> Saved data entries
● ● ● ● ● ● ●

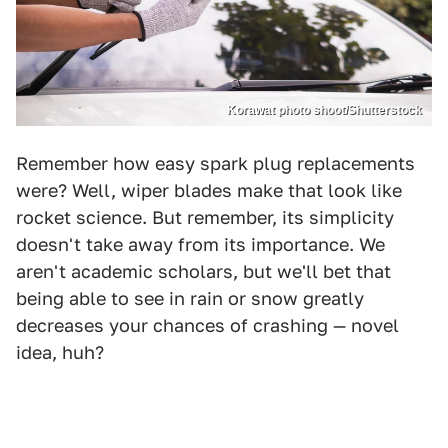
Korawat photo shoot/Shutterstock
Remember how easy spark plug replacements
were? Well, wiper blades make that look like
rocket science. But remember, its simplicity
doesn't take away from its importance. We
aren't academic scholars, but we'll bet that
being able to see in rain or snow greatly
decreases your chances of crashing — novel
idea, huh?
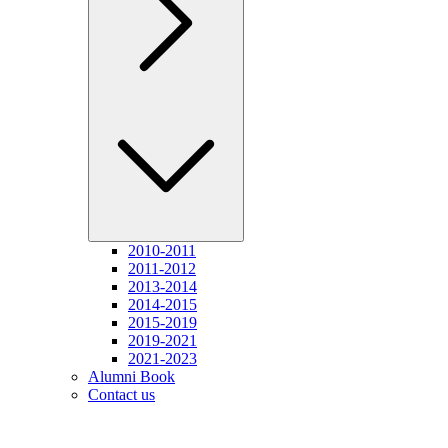
2010-2011
2011-2012
2013-2014
2014-2015
2015-2019
2019-2021
2021-2023
Alumni Book
Contact us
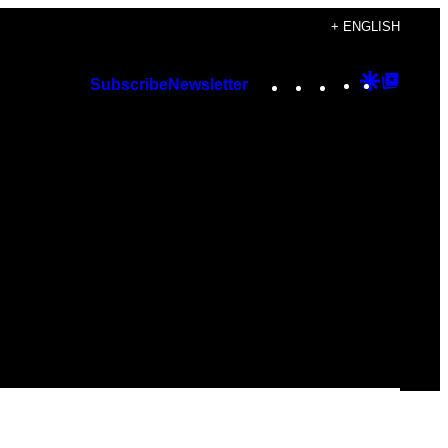
+ ENGLISH
Instagram
TikTok
YouTube
Google
Googl
Subscribe
Newsletter
Discover
Top
Posts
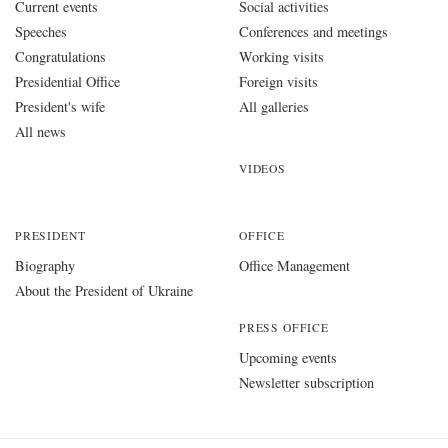
Current events
Social activities
Speeches
Conferences and meetings
Congratulations
Working visits
Presidential Office
Foreign visits
President's wife
All galleries
All news
VIDEOS
PRESIDENT
OFFICE
Biography
Office Management
About the President of Ukraine
PRESS OFFICE
Upcoming events
Newsletter subscription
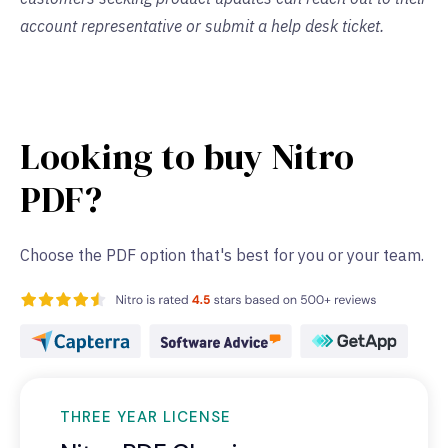
account representative or submit a help desk ticket.
Looking to buy Nitro
PDF?
Choose the PDF option that's best for you or your team.
THREE YEAR LICENSE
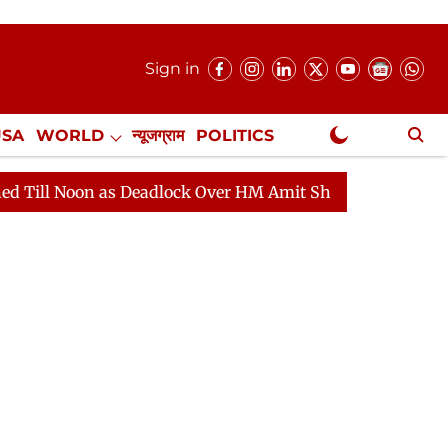
Sign in
USA
WORLD
न्यूजग्राम
POLITICS
.
NewsGram Exclusive
Deadlock Over HM Amit Shah's Absence Continues
Ques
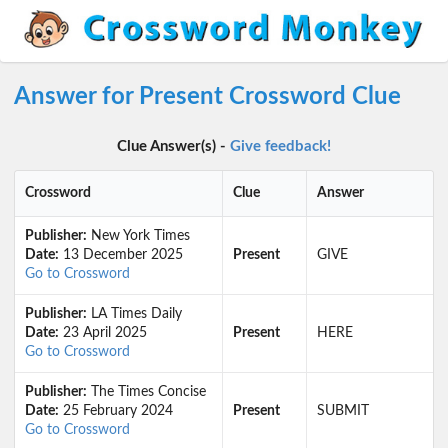
Answer for Present Crossword Clue
Clue Answer(s) -
Give feedback!
Crossword
Clue
Answer
Publisher:
New York Times
Date:
13 December 2025
Present
GIVE
Go to Crossword
Publisher:
LA Times Daily
Date:
23 April 2025
Present
HERE
Go to Crossword
Publisher:
The Times Concise
Date:
25 February 2024
Present
SUBMIT
Go to Crossword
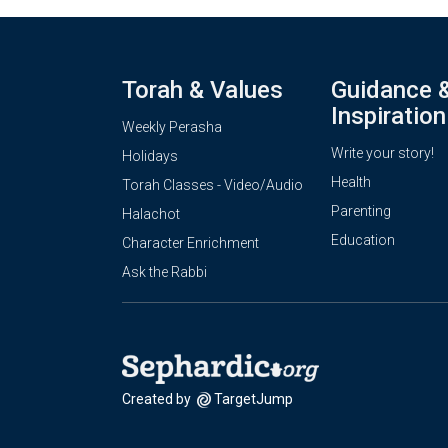
Torah & Values
Guidance 
Inspiration
Weekly Perasha
Write your story!
Holidays
Health
Torah Classes - Video/Audio
Parenting
Halachot
Education
Character Enrichment
Ask the Rabbi
Created by
TargetJump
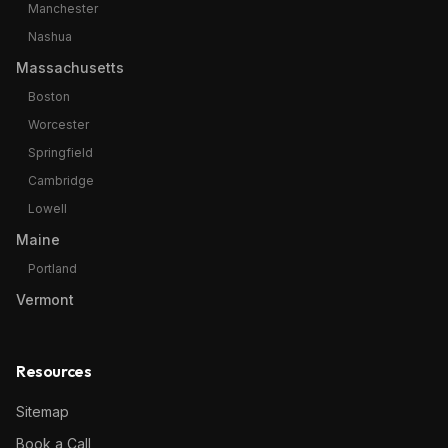
Manchester
Nashua
Massachusetts
Boston
Worcester
Springfield
Cambridge
Lowell
Maine
Portland
Vermont
Resources
Sitemap
Book a Call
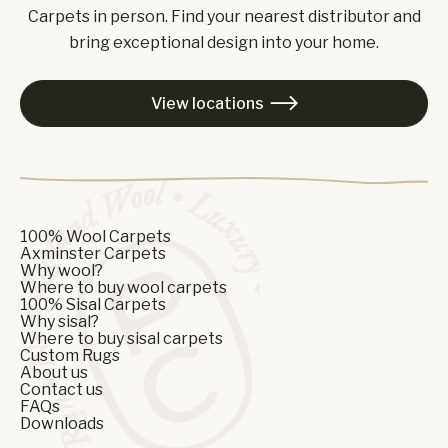
Carpets in person. Find your nearest distributor and
bring exceptional design into your home.
View locations

100% Wool Carpets
Axminster Carpets
Why wool?
Where to buy wool carpets
100% Sisal Carpets
Why sisal?
Where to buy sisal carpets
Custom Rugs
About us
Contact us
FAQs
Downloads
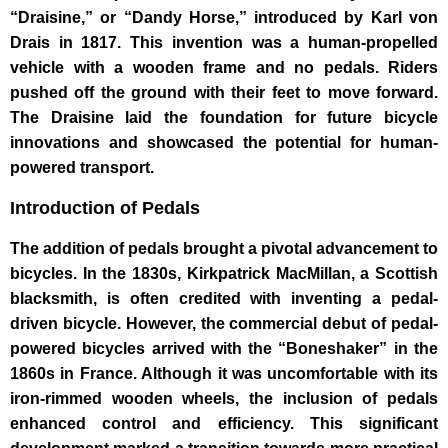
“Draisine,” or “Dandy Horse,” introduced by Karl von
Drais in 1817. This invention was a human-propelled
vehicle with a wooden frame and no pedals. Riders
pushed off the ground with their feet to move forward.
The Draisine laid the foundation for future bicycle
innovations and showcased the potential for human-
powered transport.
Introduction of Pedals
The addition of pedals brought a pivotal advancement to
bicycles. In the 1830s, Kirkpatrick MacMillan, a Scottish
blacksmith, is often credited with inventing a pedal-
driven bicycle. However, the commercial debut of pedal-
powered bicycles arrived with the “Boneshaker” in the
1860s in France. Although it was uncomfortable with its
iron-rimmed wooden wheels, the inclusion of pedals
enhanced control and efficiency. This significant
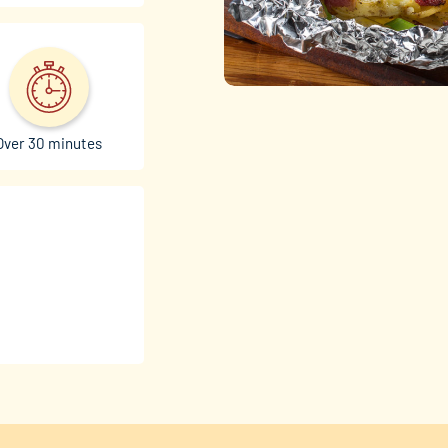
Over 30 minutes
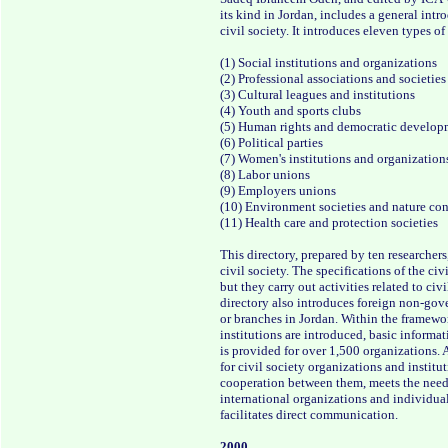
its kind in Jordan, includes a general int
civil society. It introduces eleven types o
(1) Social institutions and organizations
(2) Professional associations and societies
(3) Cultural leagues and institutions
(4) Youth and sports clubs
(5) Human rights and democratic develop
(6) Political parties
(7) Women's institutions and organization
(8) Labor unions
(9) Employers unions
(10) Environment societies and nature co
(11) Health care and protection societies
This directory, prepared by ten researchers
civil society. The specifications of the civ
but they carry out activities related to civ
directory also introduces foreign non-gove
or branches in Jordan. Within the framewor
institutions are introduced, basic informat
is provided for over 1,500 organizations. 
for civil society organizations and institu
cooperation between them, meets the need
international organizations and individual
facilitates direct communication.
2000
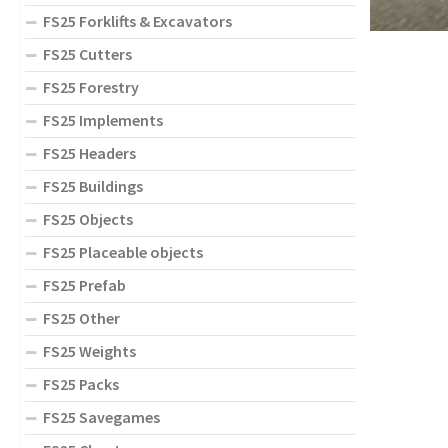
FS25 Forklifts & Excavators
FS25 Cutters
FS25 Forestry
FS25 Implements
FS25 Headers
FS25 Buildings
FS25 Objects
FS25 Placeable objects
FS25 Prefab
FS25 Other
FS25 Weights
FS25 Packs
FS25 Savegames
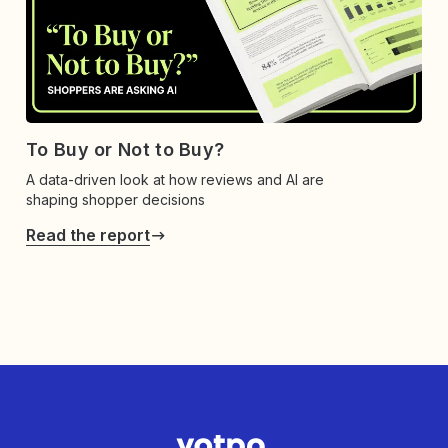
To Buy or Not to Buy?
A data-driven look at how reviews and AI are
shaping shopper decisions
Read the report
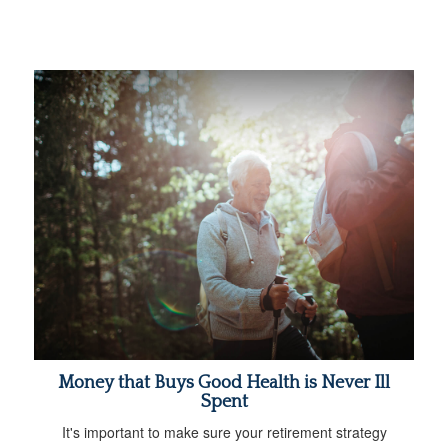
Money that Buys Good Health is Never Ill
Spent
It's important to make sure your retirement strategy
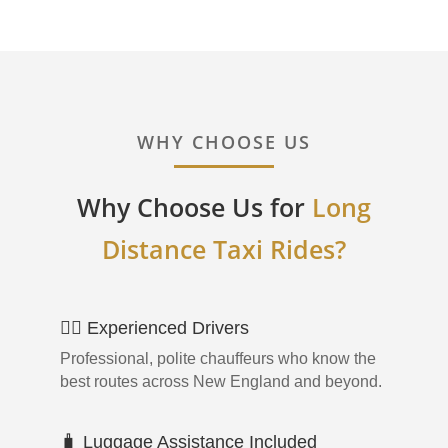
WHY CHOOSE US
Why Choose Us for
Long
Distance Taxi Rides?
👨‍✈️ Experienced Drivers
Professional, polite chauffeurs who know the
best routes across New England and beyond.
🧳 Luggage Assistance Included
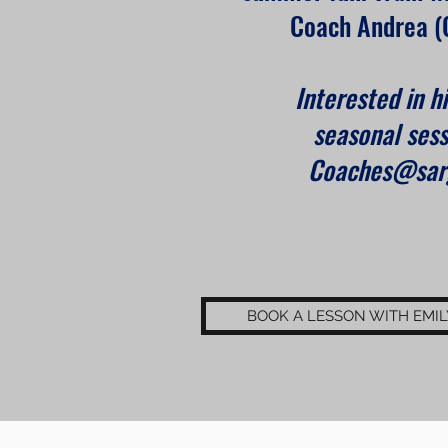
Coach Andrea (
Interested in hi
seasonal sess
Coaches@sarg
BOOK A LESSON WITH EMIL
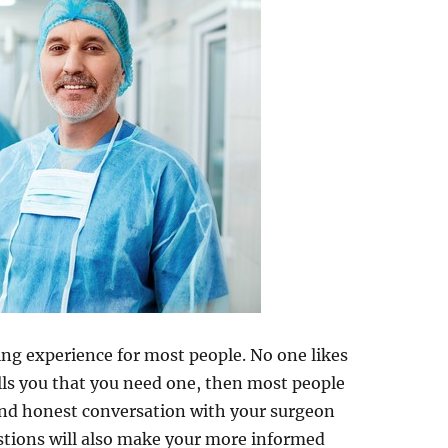
ng experience for most people. No one likes
ells you that you need one, then most people
nd honest conversation with your surgeon
stions will also make your more informed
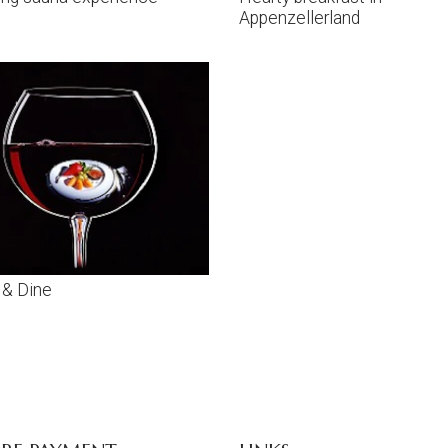
Appenzellerland
 & Dine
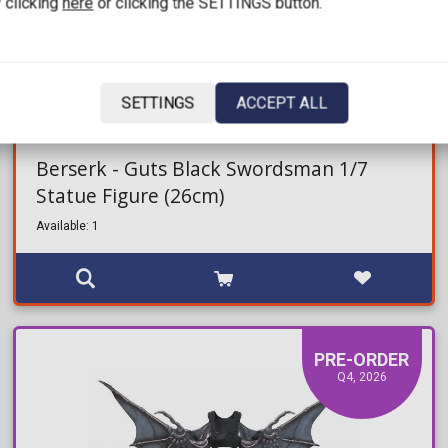
 clicking
here
or clicking the SETTINGS button.
SETTINGS
ACCEPT ALL
209,99€
349,99€
Berserk - Guts Black Swordsman 1/7
Statue Figure (26cm)
Available: 1
PRE-ORDER
Q4, 2026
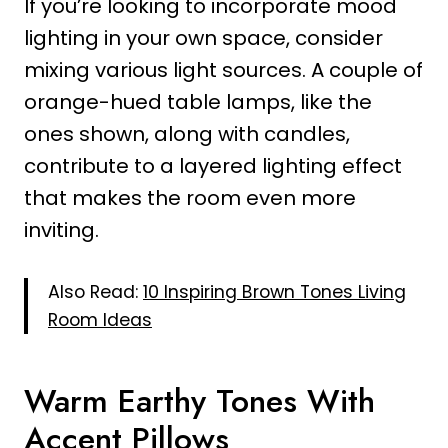
If you’re looking to incorporate mood
lighting in your own space, consider
mixing various light sources. A couple of
orange-hued table lamps, like the
ones shown, along with candles,
contribute to a layered lighting effect
that makes the room even more
inviting.
Also Read:
10 Inspiring Brown Tones Living
Room Ideas
Warm Earthy Tones With
Accent Pillows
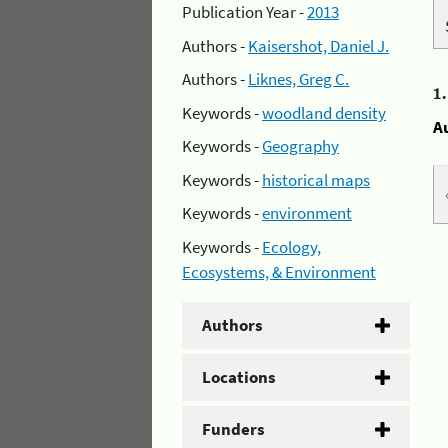
Publication Year -
2013
Authors -
Kaisershot, Daniel J.
Authors -
Liknes, Greg C.
1
Keywords -
woodland density
A
Keywords -
Geography
Keywords -
historical maps
Keywords -
environment
Keywords -
Ecology,
Ecosystems, & Environment
Authors
Locations
Funders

● ● ● ● ● ● ●

> WHAT NEEDS TO BE DONE
Please convert the lines of the material into a Markdown table with columns named Number and Line, beginning at the start of the material and stopping after the line that contains "being able to see in rain or snow greatly", skipping blank lines. Leave the pictures out of the table.

> SOLUTION FOR THIS TASK
| Number | Line |
|---|---|
| 1 | Korawat photo shoot/Shutterstock |
| 2 | Remember how easy spark plug replacements |
| 3 | were? Well, wiper blades make that look like |
| 4 | rocket science. But remember, its simplicity |
| 5 | doesn't take away from its importance. We |
| 6 | aren't academic scholars, but we'll bet that |
| 7 | being able to see in rain or snow greatly |